In the field of medicine, getting replacement blood into patients as soon as possible can make the difference between life or death.
Scientists are working to develop artificial blood cells that could bring life-saving transfusions to more trauma patients within the next 10 years.
The hope is that the artificial blood could be freeze dried and stored in powder form, ready for use by paramedics and combat medical on the battlefield
Even though it won’t replace human blood, it could buy patients vital time they need to get to hospital and receive a blood transfusion. These synthetic cells are just one-fiftieth the size of a human red blood cells.
Artificial blood is somewhat mind boggling. One of the reason is that most people think of blood as more than just connective tissue that carries oxygen and nutrients. Instead, blood represents life. It can seem almost impossible, that an artificial substance could replace something is so central to human life. To understand the process, it helps to know a little about how real blood works. Blood has two main components : plasma and formed elements.
Nearly everything that blood carries, including nutrients, hormones and waste, is dissolved in the plasma, which is mostly water. Formed elements, which are cells and parts of cells, also float in the plasma. Formed elements include white blood cells (WBCs), which are part of the immune system, and platelets, which help form clots. Red blood cells (RBCs) are responsible for one of blood’s most important tasks helps in carrying oxygen and carbon dioxide.
If you lose a lot of blood, you lose a lot of your oxygen delivery system. The immune cells, nutrients and proteins that blood carries are important, too, but doctors are generally most concerned with whether your cells are getting enough oxygen.
Artificial BLOOD stored as powder could be used in life-saving transfusions within the next 10 years.
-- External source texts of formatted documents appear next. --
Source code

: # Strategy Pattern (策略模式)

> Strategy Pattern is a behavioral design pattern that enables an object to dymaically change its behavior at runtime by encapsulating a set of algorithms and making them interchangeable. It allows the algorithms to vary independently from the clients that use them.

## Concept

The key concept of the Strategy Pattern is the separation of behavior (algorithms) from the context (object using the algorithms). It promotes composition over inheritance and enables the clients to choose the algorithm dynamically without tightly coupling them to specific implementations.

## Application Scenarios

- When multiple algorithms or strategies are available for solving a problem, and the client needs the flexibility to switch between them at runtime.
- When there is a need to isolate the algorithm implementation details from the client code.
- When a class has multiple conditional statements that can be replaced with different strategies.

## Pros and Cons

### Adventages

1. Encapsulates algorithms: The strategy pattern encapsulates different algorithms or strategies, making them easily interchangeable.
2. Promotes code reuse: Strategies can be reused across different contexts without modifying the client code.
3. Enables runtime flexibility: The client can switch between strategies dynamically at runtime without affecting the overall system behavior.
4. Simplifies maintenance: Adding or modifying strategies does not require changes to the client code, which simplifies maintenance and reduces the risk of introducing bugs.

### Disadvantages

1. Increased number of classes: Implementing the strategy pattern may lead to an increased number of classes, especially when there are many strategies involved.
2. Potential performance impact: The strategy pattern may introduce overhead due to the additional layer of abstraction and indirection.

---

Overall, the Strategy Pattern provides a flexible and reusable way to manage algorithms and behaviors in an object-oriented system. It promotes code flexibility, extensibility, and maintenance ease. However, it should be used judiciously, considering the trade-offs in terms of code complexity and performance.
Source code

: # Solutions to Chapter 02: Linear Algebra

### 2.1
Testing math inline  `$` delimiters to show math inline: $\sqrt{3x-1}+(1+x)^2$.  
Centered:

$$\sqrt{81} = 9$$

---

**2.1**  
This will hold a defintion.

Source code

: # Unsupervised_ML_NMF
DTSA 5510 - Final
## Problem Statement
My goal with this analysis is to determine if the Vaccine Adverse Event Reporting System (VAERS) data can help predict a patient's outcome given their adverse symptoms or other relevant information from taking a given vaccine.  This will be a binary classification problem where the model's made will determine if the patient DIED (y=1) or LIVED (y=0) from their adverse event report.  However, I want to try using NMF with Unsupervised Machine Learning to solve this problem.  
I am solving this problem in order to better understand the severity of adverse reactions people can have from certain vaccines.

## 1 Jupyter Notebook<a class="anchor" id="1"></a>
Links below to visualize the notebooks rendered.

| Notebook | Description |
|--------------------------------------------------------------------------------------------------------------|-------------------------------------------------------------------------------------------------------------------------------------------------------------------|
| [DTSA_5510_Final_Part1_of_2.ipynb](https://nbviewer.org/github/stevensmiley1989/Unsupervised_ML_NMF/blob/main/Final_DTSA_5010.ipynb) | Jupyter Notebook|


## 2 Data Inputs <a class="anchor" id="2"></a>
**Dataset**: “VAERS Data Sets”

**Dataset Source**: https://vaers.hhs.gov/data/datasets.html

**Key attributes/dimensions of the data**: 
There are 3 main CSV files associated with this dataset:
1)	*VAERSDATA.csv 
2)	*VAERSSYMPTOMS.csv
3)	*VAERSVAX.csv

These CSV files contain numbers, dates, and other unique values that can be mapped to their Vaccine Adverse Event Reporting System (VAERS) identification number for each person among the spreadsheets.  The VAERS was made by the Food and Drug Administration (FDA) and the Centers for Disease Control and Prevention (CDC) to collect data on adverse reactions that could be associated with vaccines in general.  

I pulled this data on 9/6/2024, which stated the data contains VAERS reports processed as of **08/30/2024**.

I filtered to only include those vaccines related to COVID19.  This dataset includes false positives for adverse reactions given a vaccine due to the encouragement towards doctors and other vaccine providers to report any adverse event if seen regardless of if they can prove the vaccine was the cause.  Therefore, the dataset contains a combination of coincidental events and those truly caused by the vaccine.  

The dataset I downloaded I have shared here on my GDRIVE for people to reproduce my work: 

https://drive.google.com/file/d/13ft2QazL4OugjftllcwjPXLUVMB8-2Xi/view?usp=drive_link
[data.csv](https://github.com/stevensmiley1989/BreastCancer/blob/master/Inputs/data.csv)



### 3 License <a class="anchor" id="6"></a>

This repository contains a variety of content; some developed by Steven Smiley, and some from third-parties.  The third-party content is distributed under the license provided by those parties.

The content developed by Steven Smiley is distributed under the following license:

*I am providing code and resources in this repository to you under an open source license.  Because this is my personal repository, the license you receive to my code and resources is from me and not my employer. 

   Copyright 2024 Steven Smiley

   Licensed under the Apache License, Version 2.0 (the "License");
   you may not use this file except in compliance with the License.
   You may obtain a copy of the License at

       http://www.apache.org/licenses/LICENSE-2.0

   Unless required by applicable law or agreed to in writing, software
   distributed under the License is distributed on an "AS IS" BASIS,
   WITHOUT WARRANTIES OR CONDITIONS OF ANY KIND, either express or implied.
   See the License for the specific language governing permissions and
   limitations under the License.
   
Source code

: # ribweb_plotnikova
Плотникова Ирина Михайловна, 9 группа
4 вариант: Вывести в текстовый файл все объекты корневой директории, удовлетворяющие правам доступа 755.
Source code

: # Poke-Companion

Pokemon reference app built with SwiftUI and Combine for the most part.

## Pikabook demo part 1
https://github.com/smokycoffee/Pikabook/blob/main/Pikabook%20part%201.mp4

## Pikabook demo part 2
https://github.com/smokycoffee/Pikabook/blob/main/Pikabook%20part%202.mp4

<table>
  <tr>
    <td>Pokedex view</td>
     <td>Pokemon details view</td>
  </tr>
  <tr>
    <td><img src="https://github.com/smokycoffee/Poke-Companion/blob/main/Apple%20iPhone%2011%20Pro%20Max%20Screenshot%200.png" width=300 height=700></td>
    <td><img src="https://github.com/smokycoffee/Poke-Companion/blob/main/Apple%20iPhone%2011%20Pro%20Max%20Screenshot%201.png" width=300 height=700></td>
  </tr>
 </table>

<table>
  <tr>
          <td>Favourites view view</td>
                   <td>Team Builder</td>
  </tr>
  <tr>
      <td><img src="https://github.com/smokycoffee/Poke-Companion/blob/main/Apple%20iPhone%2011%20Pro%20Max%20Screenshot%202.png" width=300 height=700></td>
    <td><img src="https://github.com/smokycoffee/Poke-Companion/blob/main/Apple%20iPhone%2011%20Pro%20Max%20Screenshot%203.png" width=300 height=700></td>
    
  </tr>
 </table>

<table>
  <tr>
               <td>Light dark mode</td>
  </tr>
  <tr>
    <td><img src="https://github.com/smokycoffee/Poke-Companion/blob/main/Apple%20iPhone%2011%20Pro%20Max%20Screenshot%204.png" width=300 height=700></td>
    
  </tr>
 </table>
At around 2 per cent the size of a human red blood cell, the synthetic blood cells can be stored at room temperature and mixed with water, ready for use.
It can be stored in an IV plastic bag that a medic would carry, either in their ambulance or in a backpack, for a year or more. When they need to use it, they spike the bag with sterile water, mix it, and it’s ready to inject right then and there.
From a forensic point of view, it would be brilliant if it mimicked the complex internal structure of blood, behaving in the same manner as real blood so it could be used for training purposes in the forensic field.